As we look at our Preliminary Financial Plan, our overall fiscal picture remains stable thanks to the herculean effort of our staff during these unprecedented and challenging times. In reviewing our long-term outlook, we continue to believe that we are well-positioned, but we remain constantly vigilant of external risks, including expected timing of federal reimbursements, ongoing cost pressures related to inflation and staffing pressures, and potentially devastating federal DSH cuts. We will continue to work closely with our City, State, and federal champions, while we implement our major internal Strategic Initiatives to shore up our financial position.

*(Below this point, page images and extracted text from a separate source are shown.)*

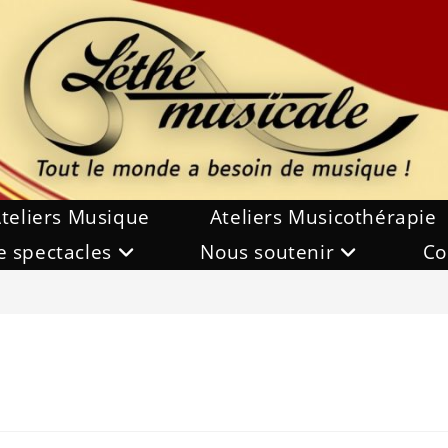
teliers Musique
Ateliers Musicothérapie
e spectacles
Nous soutenir
Co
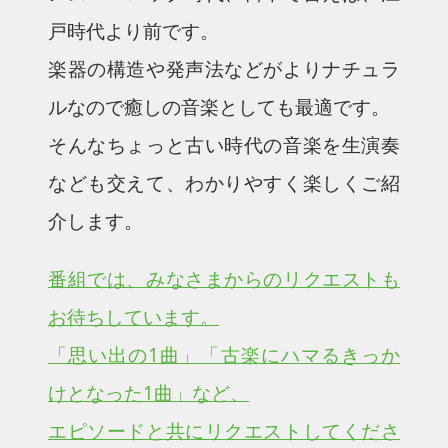
戸時代より前です。
楽器の構造や発声法などがよりナチュラ
ルなので癒しの音楽としても最適です。
そんなちょっと古い時代の音楽を生演奏
なども交えて、わかりやすく楽しくご紹
介します。
番組では、みなさまからのリクエストも
お待ちしています。
「思い出の1曲」「古楽にハマるきっか
けとなった1曲」など、
エピソードと共にリクエストしてくださ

Our Strategic Initiatives — which includes increasing patient care access, growing revenue through improved revenue cycle performance and reimbursement through insurance plan negotiations, and contracting savings — are projected to produce $1.1 billion in FY23, growing to $2.0 billion by FY27.

We are also in the midst of advocating aggressively for equitable access to State funding, particularly funding that is earmarked for essential safety net hospitals like NYC Health + Hospitals. We are thankful to our champions in Albany, including State Senate Health Chair Gustavo Rivera and the Assembly Health Chair Amy Paulin, plus so many of the State Senators and Assembly Members who represent our facilities. We are also fortunate to work closely and productively with the executive branch, particularly the State Department of Health. We are also, of course, grateful to so many of you, our Council Members, who stand with us to serve our system and communities. State funding is critically important to us in our efforts to strengthen NYC Health + Hospitals.

As we look to the out years, we expect to continue to face some federal reimbursement delays in FY24 resulting in a loss of $110M. However, by FY25 we expect to get caught up on our reimbursement and have a positive operating margin in FY25 of $78M. By FY26 and FY27, we will be facing the full brunt of multiple year of DSH cuts, resulting in expected losses of $230M and $288M, respectively. We ask the Council for their continued strong advocacy on our behalf to fight the continued delay or elimination of these harmful cuts, slated to begin October 1, 2023.

Thank you for the opportunity to testify before you today and I look forward to taking your questions.